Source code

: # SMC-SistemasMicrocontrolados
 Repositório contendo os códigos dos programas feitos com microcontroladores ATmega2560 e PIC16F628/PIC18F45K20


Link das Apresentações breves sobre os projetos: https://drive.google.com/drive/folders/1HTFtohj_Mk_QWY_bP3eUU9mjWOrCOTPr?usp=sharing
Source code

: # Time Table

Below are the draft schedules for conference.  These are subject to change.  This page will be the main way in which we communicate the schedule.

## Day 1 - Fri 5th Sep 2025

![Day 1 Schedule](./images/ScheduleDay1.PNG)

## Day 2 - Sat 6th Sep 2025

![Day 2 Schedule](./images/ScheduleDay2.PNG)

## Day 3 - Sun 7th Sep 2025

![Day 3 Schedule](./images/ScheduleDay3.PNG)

▸ WHAT TO PRODUCE:
The required answer is the line with "## Day 1 - Fri 5th Sep 2025" plus every line after it to the end of the entries above, transcribed exactly.

▸ EXERCISE OUTPUT:
## Day 1 - Fri 5th Sep 2025

![Day 1 Schedule](./images/ScheduleDay1.PNG)

## Day 2 - Sat 6th Sep 2025

![Day 2 Schedule](./images/ScheduleDay2.PNG)

## Day 3 - Sun 7th Sep 2025

![Day 3 Schedule](./images/ScheduleDay3.PNG)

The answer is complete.